In 1986, Mecca Normal and a bunch of minimalist musicians and anti-authoritarian poets - including Ken - formed the Black Wedge.
"One step easier than punk! The Black Wedge is out to spread the word of how to combine poetry, music and politics and have a fun time doing it. Hardcore poems and shredding guitars, radical voices crushing sexism, militarism, poverty and conformity. The Black Wedge wants to set wild hearts and imaginations free, to release a riot of emotion - opening up a new arena for activist resistance culture." - Black Wedge poster, 1986
D.O.A. loaned us their school bus to tour on the west coast. Jello was going to speak at the San Francisco event at the Mabuhay Gardens. This, to me, was incredible. I'd seen the Dead Kennedys in Vancouver - I was a fan. I was inspired by Jello's political lyrics, his singing and general exuberance. The tour was in June of 1986. Right at the time, Jello was dealing with the Frankenchrist album poster by H. R. Giger. Basically, the Parents Music Resource Center (PMRC) took Jello to court to send a message to musicians considering the inclusion of material that might be offensive. Warning shots, as it were.
To be entirely self-referential, it was very bad news that Jello wouldn't be able to be part of the Black Wedge show in San Francisco. 1989 rolls around and Jello is in Vancouver playing Bruce Coddle in Terminal City Ricochet. He has this Marlon Brando thing going on with a very elastic vocal performance. To me, Terminal City Ricochet was a comic book come to life and it seemed like Jello played it that way.

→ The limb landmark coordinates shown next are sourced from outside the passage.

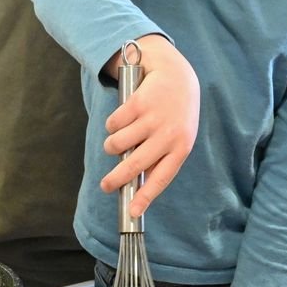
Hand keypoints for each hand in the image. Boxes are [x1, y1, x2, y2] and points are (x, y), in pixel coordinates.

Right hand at [99, 35, 199, 214]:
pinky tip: (122, 119)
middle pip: (135, 164)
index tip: (133, 211)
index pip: (162, 177)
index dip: (146, 196)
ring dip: (111, 146)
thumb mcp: (177, 136)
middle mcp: (168, 134)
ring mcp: (152, 118)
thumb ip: (160, 157)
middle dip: (116, 179)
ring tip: (116, 141)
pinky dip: (112, 125)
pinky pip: (113, 124)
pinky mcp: (137, 104)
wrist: (176, 75)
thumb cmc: (175, 113)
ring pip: (117, 144)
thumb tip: (136, 185)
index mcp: (181, 147)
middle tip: (105, 186)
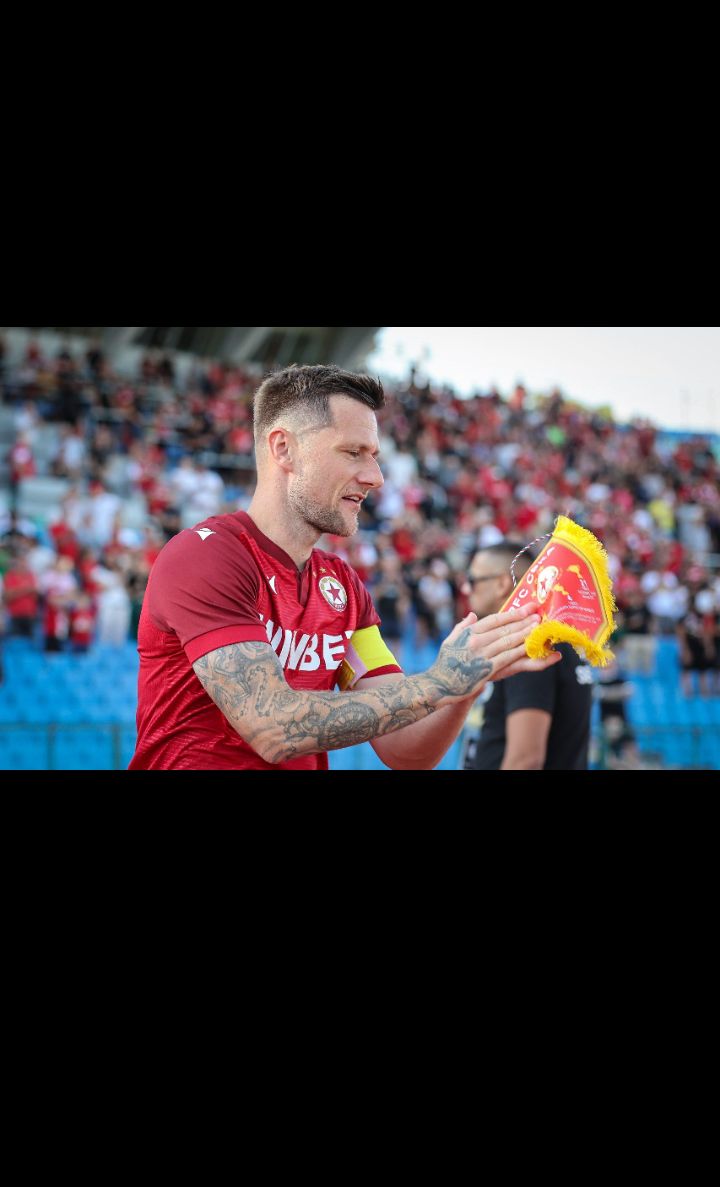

At some point in the film, we see the character Beatrice putting up Intens-i-thon posters that David Lester designed, not for the film, but for an actual event that included poets, painters and musicians - something Ken came up with. Mecca Normal played the Intens-i-thon in Vancouver after the second Black Wedge Tour. For me, it was great seeing Ken's ideas in action within the film. Beatrice explains, "That's why I organized the Intens-i-thon. To get people together. Music, art, graffiti. Sort of a resistance culture." When the character Alex asks more about her involvement, Beatrice says, "I give a shit. I know that idealism and activism beat cynicism and apathy any day."
I was an extra in a rock show scene where D.O.A. was playing on a wharf. There was an all-female band "on the bill" and somehow I ended up getting plucked out of the extras and sent to wardrobe and make-up to be the keyboard player in this band, which was all sort of weird. There were a bunch of people in the audience, so it felt like a show, and I was on stage, which was normal enough, but I don't usually end up on stage, "playing" with people I've never even spoken to, wearing clothes that someone else selected, with a hair "style" I didn't get any say in. Plus, I don't typically wear a dress on stage and we were on this wharf and it must have been winter, because the cold air off the waves beneath us was going right up my skirt. It was fucking freezing. All very surreal. I remember they kept me on the set for hours because they'd had me go through wardrobe, hair and make-up, so they wanted to keep putting me in scenes. The gig scene went on; we were dancing, but there was no music, and then I was supposed to stand and talk to this very serious-looking guy, which was very awkward, because we had to act like we were at a show, leaning in and talking loudly, but there was no music. I thought the guy I was talking to was looking at me like I was nuts. Maybe he wasn't that into the whole "pretending" thing.
At one point, to warm up, I got on D.O.A.'s bus, which had been driven out onto the wharf. A bunch of us were inside talking, drinking beer, watching the spectacle - the underground rock show "after rock had been banned". It was weird sitting on the bus again, after we'd used it for the Black Wedge Tours, driving it from Vancouver to LA and then the following year, from Vancouver to Montreal. It was like having lived part of what was being made into a film outside the windows of the same bus. Watching the movie version of a comic book that never existed about ideas we'd been living out on tour - getting people together to use culture to create progressive social change.
Mecca Normal has been functioning continuously since 1984. Recent projects include David Lester's books The Gruesome Acts of Capitalism and The Listener - a graphic novel, a classroom event called "How Art & Music Can Change the World" and The Black Dot Museum of Political Art. Jean Smith is the author of two published novels.